I never make a New Year's resolution on December 31st, as the data suggests that only a tiny percentage of people are able to stick to their resolution. I tend to think about my habits, things I do daily, etc.
Habits outperform resolutions every time. Even small, repeatable actions tend to compound over 365 days. While resolutions rely on motivation, discipline wins and moves you forward. If you want to pick up Atomic Habits by James Clear.
The Cost of Keeping Outdated Identities
You must love a holiday that promises you a new start in the New Year. Maybe you want to leave your current job and find a role doing something that you have always wanted to do. Or you may decide to leave your current work and find something that you finally know you will engage with and feels like you are right where you need to be.
Choosing What You Will No Longer Tolerate
You might decide to remove certain people who should no longer be part of your life.
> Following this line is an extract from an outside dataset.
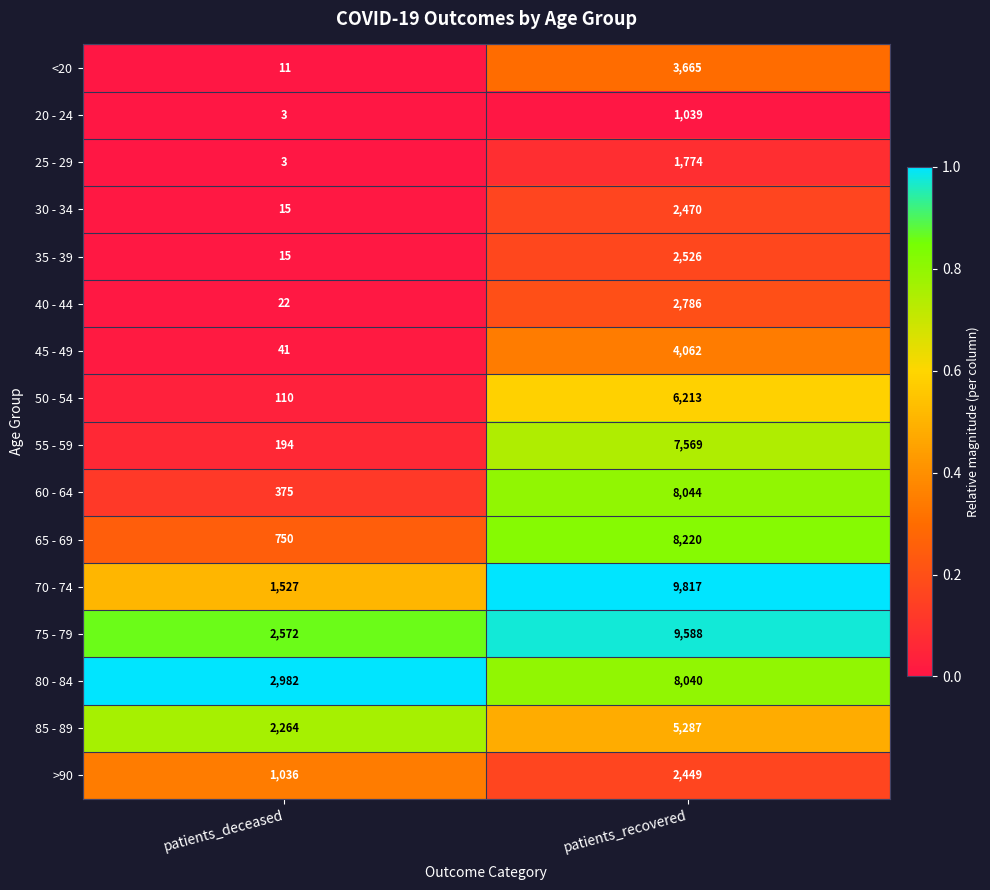

What is the difference between the 25 - 29 values at patients_recovered and patients_deceased?

1771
It is true that who you spend time with will cause you to adopt their beliefs and their habits. When I was nineteen, I removed a number of friends because their standards were not in line with my decision to raise the caliber of every person that I spent time with. There is a hope of finding a new group of people who will invite you to join them because they find you have the right mindset.
Some want wealth or money, believing that it would change their life. At some point, you are going to decide that your health matters as much as your money, or that you would trade your money for your health. I have been looking at this tradeoff more closely.
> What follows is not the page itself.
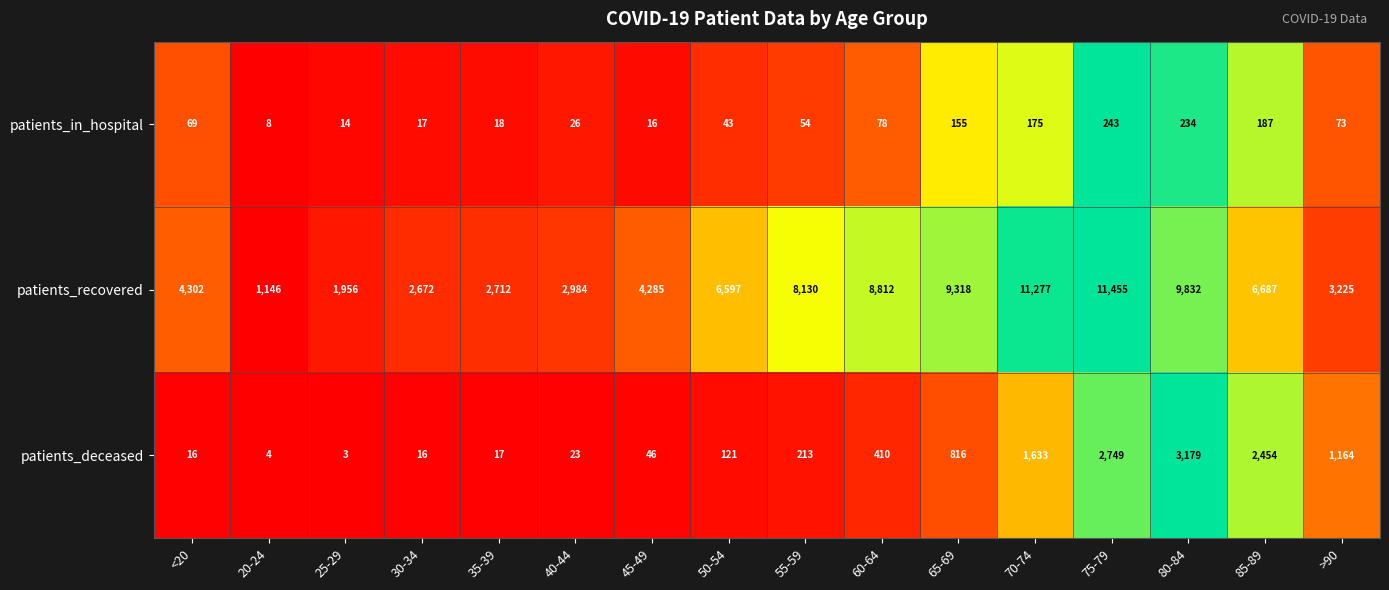

Which series changed the most between 35-39 and 55-59?

patients_recovered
Some of us will promise to take better care of our health by eating better, exercising daily, getting seven to nine hours of sleep, or 25 minutes of meditation. I have been trained by two Zen Masters, and one told me that if I woke up in the middle of the night, I should sit on a chair with a blanket over my legs until I fell asleep. Even if you don't sleep, you will feel better. There is no need to cross your legs, just breathe in and out.
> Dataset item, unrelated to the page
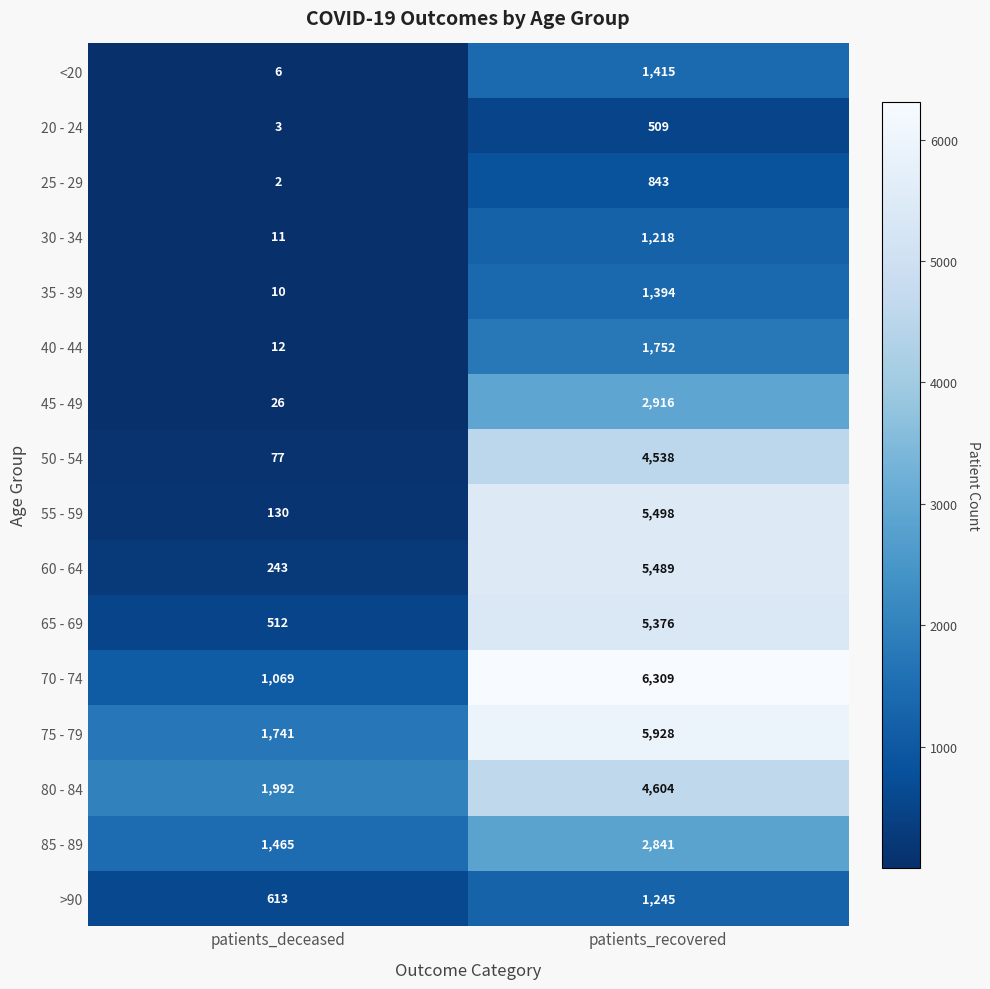

What is the difference between the highest and lowest values at patients_recovered?

5800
Yesterday, I collected the Barnes & Noble cards that allowed me to buy $125 of books. I have to be careful about buying books, as both my office bookshelves and my basement library are running out of space for more books. I may have to give away a number of books and replace them with new ones.
From my family, I picked up a book of Rome, and one recommended Joan Didion's Notes to John. I have been looking for writers who write about writing.
I am going to reboot my One-Up Book Club. I might have to provide you with some books you might have missed, like:
- Against the Machine by Paul Kingsnorth.
- The Technological Republic: Hard Power, Soft Belief, and the Future of the West by Alexander C. Karp and Nicholas W. Zamiska,
- More Everything Forever: AI Overlords, Space Empires and SiliconValley's Crusade to Control the Fate of Humanity by Adam Becker.
- Empire of AI: Dreams and Nightmares in Sam Altman's OpenAI by Karen Hao.